Applications en cosmétique
Applications en cosmétique
Les biomolécules peuvent être visualisées directement en microscopie optique en exploitant le fait qu’elles possèdent des fréquences spécifiques pour lesquelles elles tournent ou vibrent en correspondance avec des niveaux d'énergie discrets appelés modes vibratoires. Ces modes vibratoires absorbent dans le domaine du proche et lointain infrarouge et sont utilisés comme une véritable signature moléculaire, et ceci y compris lorsque les molécules d’intérêt sont incluses dans des environnements complexes comme les cellules et les tissus.
Néanmoins, les techniques de spectrocopie vibrationnelle les plus connues (spectroscopie infra-rouge, diffusion Raman) souffrent d’inconvénients importants lorsqu’on cherche à les appliquer dans les sciences du vivant : la forte absorption de l’eau pour la spectroscopie IR, ou la très faible section efficace Raman, limitent l’intérêt réel de ces techniques en imagerie biologique. C’est dans ce contexte que des chercheurs de l’équipe MOSAIC de l’Institut Fresnel développent des moyens de réaliser des images d’échantillons complexes dans lesquelles les cibles chimiques d’intérêt produisent des signaux spécifiques. Pour cela, ce sont les propriétés d’intérêt de la diffusion cohérente Raman qui vont être exploitées.
Dans le cas des processus vibrationnels cohérents, on fait en sorte que les modes vibratoires de toutes les molécules présentes dans la zone d’interaction lumière-matière vont vibrer de concert, de façon synchrone. En conséquence, ces processus vont bénéficier de l’addition cohérente des ondes diffusées augmentant ainsi d’un facteur un million la sensibilité du Raman cohérent par rapport au Raman spontané. Le prix à payer est que l’échantillon doit alors être soumis à des impulsions laser de très courtes durées (10-12 s ou moins) de façon à générer des puissances crêtes suffisantes tout en gardant des puissances moyennes non destructrices de l’échantillon, afin d’enclencher les processus cohérents avec un rendement suffisant.
Actuellement, le projet mené à l’Institut Fresnel permet de réaliser des images à partir de plusieurs modalités utilisant des processus vibrationnels cohérents (Coherent Anti-Stokes Raman Scattering – CARS ; Stimulated Raman Scattering – SRS), sur des appareils prototypes pouvant aussi produire des images basées sur des contrastes dits non linéaires (Second Harmonic Generation – SHG ; two-photon Emission Fluorescence - TPEF) utilisant aussi des sources laser impulsionnelles courtes. Au final, ces microscopes permettent de produire des images selon plusieurs modalités complémentaires, permettant d’afficher des contrastes spécifiques sur différents constituants des échantillons observés.

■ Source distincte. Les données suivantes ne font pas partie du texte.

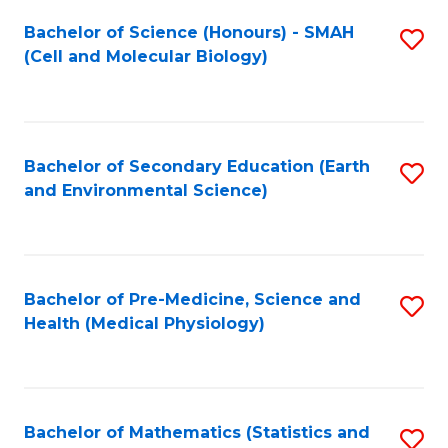
Fa
Bachelor of Science (Honours) - SMAH
S
(Cell and Molecular Biology)
to
C
Fa
Bachelor of Secondary Education (Earth
S
and Environmental Science)
to
C
Fa
Bachelor of Pre-Medicine, Science and
S
Health (Medical Physiology)
to
C
Fa
Bachelor of Mathematics (Statistics and
S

L’équipe de l’Institut Fresnel utilise en particulier ces appareils pour suivre la dynamique de pénétration d’un produit cosmétique dans la peau ou le cheveu, et déterminer les profondeurs atteintes par actifs moléculaires dans ces tissus. Dans certains cas, il est possible d’améliorer les contrastes obtenus en utilisant un marqueur isotopique comme le deutérium qui n’altère pas la structure et la fonctionnalité des bio-molécules. La liaison carbone / deutérium est particulièrement intéressante car elle présente une signature Raman sur un domaine spectral quasiment vierge de modes vibratoires pour les molécules endogènes que l’on trouve dans les systèmes vivants. Cette stratégie a été utilisée à l’Institut Fresnel pour imager des composés moléculaires actifs en pharmacologie et en cosmétique pénétrant dans la peau humaine (voir document proposé ci-dessous, qui présente une étude dans le cas de la molécule LR2412 utilisée dans la crème anti-âge Visionnaire commercialisée par Lancôme).
Outre les applications en cosmétique, la technique développée a été démontrée pour imager des échantillons biologiques (tissus essentiellement) divers, pour des applications surtout liées à la santé et à la réalisation d’images histologiques. Actuellement, l’équipe développe de nouvelles méthodologies basées sur l’utilisation du Deutérium, mais surtout des marquages alkyne qui permettent de suivre les synthèses d’ADN et d’ARN ainsi que le métabolisme de molécules médicamenteuses (voir document ci-dessous).